Institute Challenges More Bogus Blight in Ohio

December 1, 2003

December 2003

Institute Challenges More Bogus Blight in Ohio

By Scott Bullock

Carl and Joy Gamble worked hard their entire lives. Their oasis for more than 34 years has been their well-kept home, with a huge backyard, on Atlantic Avenue in Norwood, Ohio (a city surrounded by Cincinnati). They raised two kids there. When they sold their small, family-owned grocery store in November 2001 and retired, they looked forward to quiet days gardening in their yard and enjoying visits from their now-grown children.

But Cincinnati developer Jeffrey Anderson has different plans for the Gambles and their neighbors.
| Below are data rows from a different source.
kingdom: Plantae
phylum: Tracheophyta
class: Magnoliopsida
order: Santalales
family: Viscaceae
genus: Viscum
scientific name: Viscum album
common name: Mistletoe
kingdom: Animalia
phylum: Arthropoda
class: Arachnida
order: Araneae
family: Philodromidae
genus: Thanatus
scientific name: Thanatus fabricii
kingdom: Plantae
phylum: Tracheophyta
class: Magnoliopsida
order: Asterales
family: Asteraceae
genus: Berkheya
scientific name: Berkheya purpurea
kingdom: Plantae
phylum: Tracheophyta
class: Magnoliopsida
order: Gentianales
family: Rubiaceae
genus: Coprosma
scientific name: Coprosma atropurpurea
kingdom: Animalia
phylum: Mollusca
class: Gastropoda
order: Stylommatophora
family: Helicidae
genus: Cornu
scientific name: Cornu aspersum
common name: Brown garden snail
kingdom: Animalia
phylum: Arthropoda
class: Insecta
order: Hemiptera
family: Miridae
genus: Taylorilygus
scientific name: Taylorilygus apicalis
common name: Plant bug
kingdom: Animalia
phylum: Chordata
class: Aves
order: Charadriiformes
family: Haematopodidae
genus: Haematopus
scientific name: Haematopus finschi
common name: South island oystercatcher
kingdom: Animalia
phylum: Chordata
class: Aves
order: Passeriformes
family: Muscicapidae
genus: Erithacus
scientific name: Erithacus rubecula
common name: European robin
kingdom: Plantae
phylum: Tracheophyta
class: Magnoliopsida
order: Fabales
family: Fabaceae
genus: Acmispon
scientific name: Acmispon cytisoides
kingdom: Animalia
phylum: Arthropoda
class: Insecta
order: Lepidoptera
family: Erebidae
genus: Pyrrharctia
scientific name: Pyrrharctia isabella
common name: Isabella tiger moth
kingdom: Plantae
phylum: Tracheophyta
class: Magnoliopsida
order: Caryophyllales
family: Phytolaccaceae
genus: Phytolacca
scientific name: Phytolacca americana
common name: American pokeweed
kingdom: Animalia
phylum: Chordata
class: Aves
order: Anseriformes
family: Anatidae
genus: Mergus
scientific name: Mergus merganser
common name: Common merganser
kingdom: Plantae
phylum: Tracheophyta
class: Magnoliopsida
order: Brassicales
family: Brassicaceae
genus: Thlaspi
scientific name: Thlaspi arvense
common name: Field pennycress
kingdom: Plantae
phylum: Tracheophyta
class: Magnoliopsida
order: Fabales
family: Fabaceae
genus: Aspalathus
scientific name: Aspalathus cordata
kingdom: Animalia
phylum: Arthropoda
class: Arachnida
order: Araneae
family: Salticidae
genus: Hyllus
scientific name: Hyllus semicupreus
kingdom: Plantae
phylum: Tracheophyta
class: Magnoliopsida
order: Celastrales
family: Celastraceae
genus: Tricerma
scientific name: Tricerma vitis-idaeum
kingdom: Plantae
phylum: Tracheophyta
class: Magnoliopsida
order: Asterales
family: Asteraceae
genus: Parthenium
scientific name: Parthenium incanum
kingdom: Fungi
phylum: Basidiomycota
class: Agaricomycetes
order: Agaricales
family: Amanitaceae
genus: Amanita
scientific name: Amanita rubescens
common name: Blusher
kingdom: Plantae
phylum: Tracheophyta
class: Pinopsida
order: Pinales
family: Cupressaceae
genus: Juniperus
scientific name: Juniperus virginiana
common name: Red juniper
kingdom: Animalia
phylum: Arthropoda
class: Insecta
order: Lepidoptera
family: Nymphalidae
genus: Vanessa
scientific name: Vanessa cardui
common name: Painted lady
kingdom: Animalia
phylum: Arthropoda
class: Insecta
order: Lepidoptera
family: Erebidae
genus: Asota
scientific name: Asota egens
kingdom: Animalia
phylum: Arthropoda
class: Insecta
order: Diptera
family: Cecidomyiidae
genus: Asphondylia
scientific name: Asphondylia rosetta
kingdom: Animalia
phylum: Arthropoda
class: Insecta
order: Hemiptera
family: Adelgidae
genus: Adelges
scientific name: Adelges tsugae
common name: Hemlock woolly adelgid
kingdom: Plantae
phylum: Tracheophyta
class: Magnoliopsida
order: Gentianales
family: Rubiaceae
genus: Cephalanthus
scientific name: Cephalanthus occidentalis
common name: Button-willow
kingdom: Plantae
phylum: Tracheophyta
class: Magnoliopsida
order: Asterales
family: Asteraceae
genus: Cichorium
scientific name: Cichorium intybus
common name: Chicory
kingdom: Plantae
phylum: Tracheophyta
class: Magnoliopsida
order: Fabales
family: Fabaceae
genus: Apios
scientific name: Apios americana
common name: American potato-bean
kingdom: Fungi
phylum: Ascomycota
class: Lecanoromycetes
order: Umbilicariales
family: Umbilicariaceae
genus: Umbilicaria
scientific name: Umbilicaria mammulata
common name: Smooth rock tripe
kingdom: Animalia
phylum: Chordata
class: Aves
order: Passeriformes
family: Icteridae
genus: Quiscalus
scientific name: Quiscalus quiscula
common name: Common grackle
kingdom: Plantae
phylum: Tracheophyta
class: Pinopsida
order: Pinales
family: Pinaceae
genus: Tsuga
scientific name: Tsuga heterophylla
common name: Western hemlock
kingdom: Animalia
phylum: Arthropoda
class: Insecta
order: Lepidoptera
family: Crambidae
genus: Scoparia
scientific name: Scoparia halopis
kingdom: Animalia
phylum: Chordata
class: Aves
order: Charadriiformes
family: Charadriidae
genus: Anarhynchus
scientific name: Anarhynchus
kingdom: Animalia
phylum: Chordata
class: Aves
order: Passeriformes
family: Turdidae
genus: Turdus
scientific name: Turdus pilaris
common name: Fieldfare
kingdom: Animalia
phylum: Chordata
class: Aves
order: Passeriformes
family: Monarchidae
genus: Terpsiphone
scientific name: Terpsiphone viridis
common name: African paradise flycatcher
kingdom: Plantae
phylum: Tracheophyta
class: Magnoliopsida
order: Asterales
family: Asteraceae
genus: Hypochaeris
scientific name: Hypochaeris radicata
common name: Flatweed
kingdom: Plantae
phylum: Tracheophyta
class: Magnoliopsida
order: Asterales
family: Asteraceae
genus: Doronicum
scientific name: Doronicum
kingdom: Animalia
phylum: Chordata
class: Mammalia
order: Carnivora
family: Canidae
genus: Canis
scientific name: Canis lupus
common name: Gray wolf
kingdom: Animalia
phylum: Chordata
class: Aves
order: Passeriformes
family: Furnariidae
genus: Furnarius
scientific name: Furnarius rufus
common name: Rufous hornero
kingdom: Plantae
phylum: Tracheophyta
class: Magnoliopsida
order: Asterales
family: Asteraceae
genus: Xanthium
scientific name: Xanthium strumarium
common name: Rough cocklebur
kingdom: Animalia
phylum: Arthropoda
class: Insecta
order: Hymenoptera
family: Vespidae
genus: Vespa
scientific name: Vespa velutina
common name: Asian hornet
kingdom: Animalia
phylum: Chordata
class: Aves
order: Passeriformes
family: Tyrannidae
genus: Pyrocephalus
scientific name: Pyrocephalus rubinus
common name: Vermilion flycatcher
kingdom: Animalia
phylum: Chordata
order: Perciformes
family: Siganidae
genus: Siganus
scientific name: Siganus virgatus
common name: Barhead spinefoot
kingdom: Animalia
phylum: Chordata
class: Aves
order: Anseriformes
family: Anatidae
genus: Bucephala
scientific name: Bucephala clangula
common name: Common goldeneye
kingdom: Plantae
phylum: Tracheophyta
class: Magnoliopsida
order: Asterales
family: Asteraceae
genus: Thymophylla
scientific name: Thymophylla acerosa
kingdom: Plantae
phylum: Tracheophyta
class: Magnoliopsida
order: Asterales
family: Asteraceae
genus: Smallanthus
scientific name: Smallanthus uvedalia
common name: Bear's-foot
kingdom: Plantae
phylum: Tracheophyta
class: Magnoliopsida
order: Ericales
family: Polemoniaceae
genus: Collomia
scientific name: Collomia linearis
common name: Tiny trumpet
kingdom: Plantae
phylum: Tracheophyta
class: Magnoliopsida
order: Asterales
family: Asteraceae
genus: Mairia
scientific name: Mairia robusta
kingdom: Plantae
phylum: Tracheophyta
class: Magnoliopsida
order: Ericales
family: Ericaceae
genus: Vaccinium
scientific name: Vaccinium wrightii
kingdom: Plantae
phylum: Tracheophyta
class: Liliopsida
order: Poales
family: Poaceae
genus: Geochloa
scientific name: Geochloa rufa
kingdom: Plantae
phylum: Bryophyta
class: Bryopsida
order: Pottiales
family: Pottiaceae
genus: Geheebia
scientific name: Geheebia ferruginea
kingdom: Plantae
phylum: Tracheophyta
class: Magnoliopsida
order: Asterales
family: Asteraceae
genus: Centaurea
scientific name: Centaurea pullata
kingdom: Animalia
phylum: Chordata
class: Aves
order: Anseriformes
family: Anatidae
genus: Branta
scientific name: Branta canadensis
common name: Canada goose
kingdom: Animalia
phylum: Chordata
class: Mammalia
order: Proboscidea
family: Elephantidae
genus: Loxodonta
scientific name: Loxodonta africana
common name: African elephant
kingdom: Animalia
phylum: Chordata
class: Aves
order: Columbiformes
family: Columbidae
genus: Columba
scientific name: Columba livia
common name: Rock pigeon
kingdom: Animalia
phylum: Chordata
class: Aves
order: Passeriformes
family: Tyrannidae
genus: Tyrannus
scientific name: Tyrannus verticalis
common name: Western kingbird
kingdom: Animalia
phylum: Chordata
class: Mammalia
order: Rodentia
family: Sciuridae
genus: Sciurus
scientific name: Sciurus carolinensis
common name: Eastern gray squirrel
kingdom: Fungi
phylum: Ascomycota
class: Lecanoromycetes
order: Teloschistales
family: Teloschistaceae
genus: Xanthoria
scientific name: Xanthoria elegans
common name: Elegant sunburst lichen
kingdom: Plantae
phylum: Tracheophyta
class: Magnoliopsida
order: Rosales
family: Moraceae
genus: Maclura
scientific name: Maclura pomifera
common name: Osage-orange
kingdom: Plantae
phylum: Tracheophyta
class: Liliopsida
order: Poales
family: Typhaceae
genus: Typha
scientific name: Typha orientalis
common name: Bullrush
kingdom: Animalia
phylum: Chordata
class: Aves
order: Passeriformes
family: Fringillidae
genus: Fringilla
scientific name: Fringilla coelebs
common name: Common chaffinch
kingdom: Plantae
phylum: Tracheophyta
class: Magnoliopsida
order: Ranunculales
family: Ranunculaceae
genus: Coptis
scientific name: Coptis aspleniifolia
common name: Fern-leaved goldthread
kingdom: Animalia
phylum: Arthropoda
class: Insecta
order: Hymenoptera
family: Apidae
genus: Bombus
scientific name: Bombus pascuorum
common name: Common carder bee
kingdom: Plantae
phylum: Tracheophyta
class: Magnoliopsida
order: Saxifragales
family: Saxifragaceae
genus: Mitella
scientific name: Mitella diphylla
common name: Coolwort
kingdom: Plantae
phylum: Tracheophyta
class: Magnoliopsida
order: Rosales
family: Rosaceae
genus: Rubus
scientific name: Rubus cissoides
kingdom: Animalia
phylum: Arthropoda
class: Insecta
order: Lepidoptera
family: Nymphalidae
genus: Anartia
He wants to expand his nearby Rookwood Commons and build ?Rookwood Exchange,? a complex of private office buildings, condominiums and chain stores to replace the homes and locally owned businesses in the Gambles’ neighborhood. Anderson signed contracts to buy many of the properties in the area, but the Gambles and some of their neighbors are not interested in selling. That is when Norwood’s city government became involved.

Because Anderson was unable to obtain some of the homes and businesses in the open marketplace, he asked Norwood’s City Council to pursue an urban renewal study of the area to see if the neighborhood was ?blighted.? Anderson agreed to pay for the study. And, surprise, surprise, the developer-funded study concluded that the neighborhood was blighted.

The so-called urban renewal study for this area is a fraud. The study was done simply because the City wants to use eminent domain to force out property owners who refuse to sell. Even a brief walk or drive through the neighborhood would clearly show that it is not in any way blighted. It is a perfectly fine, middle-class neighborhood filled with well-kept homes and small businesses. Indeed, the study itself admitted that not one of the homes or businesses in the area was dilapidated or delinquent on taxes. Not one.

Unfortunately, that did not stop the Norwood City Council from approving the study in August of this year. The following month, the Institute, on behalf of the Gambles and eight other home and business owners in the neighborhood, filed a lawsuit to overturn the City of Norwood’s bogus blight designation in the neighborhood, thereby preventing the City from condemning these homes and businesses and handing the land over to Anderson.

If this tale sounds a little familiar, it should. As discussed in this issue’s cover story, Lakewood, Ohio, declared a neighborhood very similar to the targeted area in Norwood blighted so that the land can be transferred to private developers, including Jeffrey Anderson, the same developer who stands to profit from the Norwood condemnations. Anderson ought to be particularly ashamed of his involvement in two projects that would remove long-time Ohio residents so that he and his business partners can make more money.

In Norwood, Anderson requested the blight study, he paid for the blight study, and, incredibly, he will now reimburse the City for the costs of the condemnations of the Gambles and their neighbors. The City of Norwood is acting like a private real estate broker, renting out its eminent domain power to the highest bidder. This flagrant abuse of power will be stopped.

Scott Bullock is an IJ senior attorney.